Zu Beginn der Veranstaltung gab es eine kurze Vorstellung durch die Künstlerin Dagmar Rauwald, welche auch selbst zwei der ausgestellten Kunstwerke erstellt hat. Anschließend begrüßte Julia Dat- tel (Behörde für Kultur und Medien in Hamburg) die Künstler und Besucher mit ein paar geschichtlichen Fakten zur Stadt Qingdao. Denn die Stadt Qingdao gehörte von 1898 bis 1919 als Kolonie zum Deutschen Reich. Der Pachtvertrag wurde eigentlich auf 99 Jahre ausgelegt, doch nach Beginn des ersten Weltkrieges wurde Qingdao im Jahre 1919 nach dreimonatiger Belagerung von Japan besetzt.

Danach übernahm, die aus Berlin angereiste Sinologin Stephanie Fenner die Leitung und führte die Besucher, nach einer kurzen Ansprache durch die ausgestellten Kunstwerke. Während der Führung wurde auf Fragen der Besucher eingegangen und über die Kunstwerke offen diskutiert. Viele Besucher teilten ihr persönliches Verständnis des Kunstwerks mit den Künstlern, was die Diskussion ins Laufen brachte.

Insgesamt finden sieben Kunstwerke ihren Platz in der Frappant Galerie. Vier der sieben Künstler, Dagmar Rauwald, Xinyi Li, Xin Tong und Yi Li waren an dem Abend anwesend und standen für Fragen jederzeit zur Verfügung.

Die Kunstwerke sind in ihrer Gestaltung sehr verschieden, obwohl es um ein spezielles Thema geht: Der ehemals deutsche Kolonialismus in der Stadt Qingdao; der die Künstler inspiriert hat. Die Vielfalt der Werke führt von Videobeiträgen, Audiospuren bis hin zu Fotographien auf Folie, und mit Acrylfarbe bemalte Plastikfolien. Die Kunstwerke an sich sind sehr direkt und können bei fehlendem Fach- oder Hintergrundwissen nicht verstanden werden oder für Un- klarheiten sorgen. Beispielsweise gibt es ein Kunstwerk des Künstlers Nikita Kotliar, welches an die ehemals deutsche Bierbrauerei in Qingdao erinnern soll.
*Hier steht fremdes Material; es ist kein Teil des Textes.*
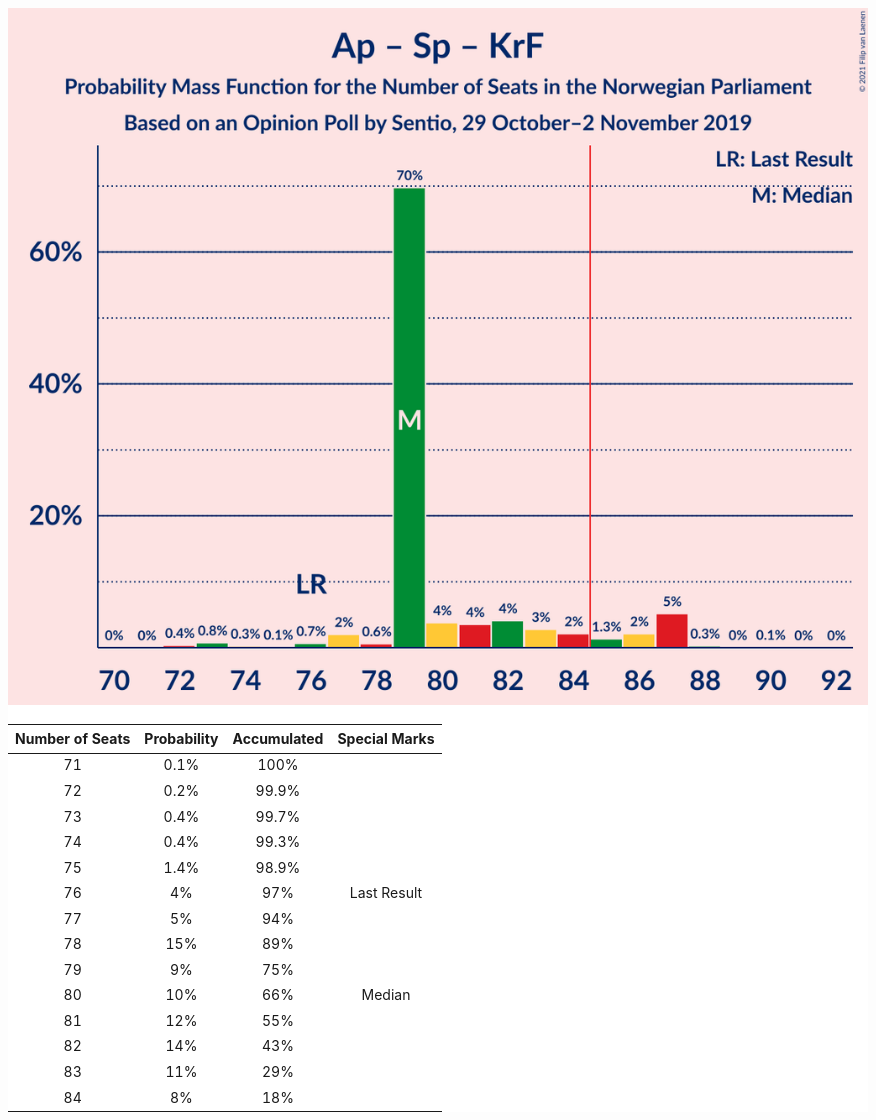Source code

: ![Graph with seats probability mass function not yet produced](2019-11-02-Sentio-coalitions-seats-pmf-ap–sp–krf.png "Seats Probability Mass Function")

| Number of Seats | Probability | Accumulated | Special Marks |
|:---------------:|:-----------:|:-----------:|:-------------:|
| 71 | 0.1% | 100% |  |
| 72 | 0.2% | 99.9% |  |
| 73 | 0.4% | 99.7% |  |
| 74 | 0.4% | 99.3% |  |
| 75 | 1.4% | 98.9% |  |
| 76 | 4% | 97% | Last Result |
| 77 | 5% | 94% |  |
| 78 | 15% | 89% |  |
| 79 | 9% | 75% |  |
| 80 | 10% | 66% | Median |
| 81 | 12% | 55% |  |
| 82 | 14% | 43% |  |
| 83 | 11% | 29% |  |
| 84 | 8% | 18% |  |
Im gleichen Zuge spiegelt es aber auch die Kolonialzeit wider, was durch die deutsche Reichsflagge und die rote Farbe verdeutlicht wird.  In diesem Kunstwerk verbindet er die geschichtlichen Aspekte mit den noch heute verbliebenden Hinterlassenschaften aus der Kolonialzeit.

Jedes ausgestellte Werk soll die Erinnerungskultur widerspiegeln und politische Diskussionen anregen. Die Kunstwerke zeigen außerdem, den Umgang mit der Geschichte, denn jeder Künstler hat seine individuelle Perspektive, welche sich in dem jeweiligen Kunstwerk zeigt.

Es geht den Künstlern darum, die Geschichte zu hinterfragen und sich auf neue Perspektiven einzulassen. Die Ausstellung soll auch Fragen aufwerfen und nicht nur Antworten geben.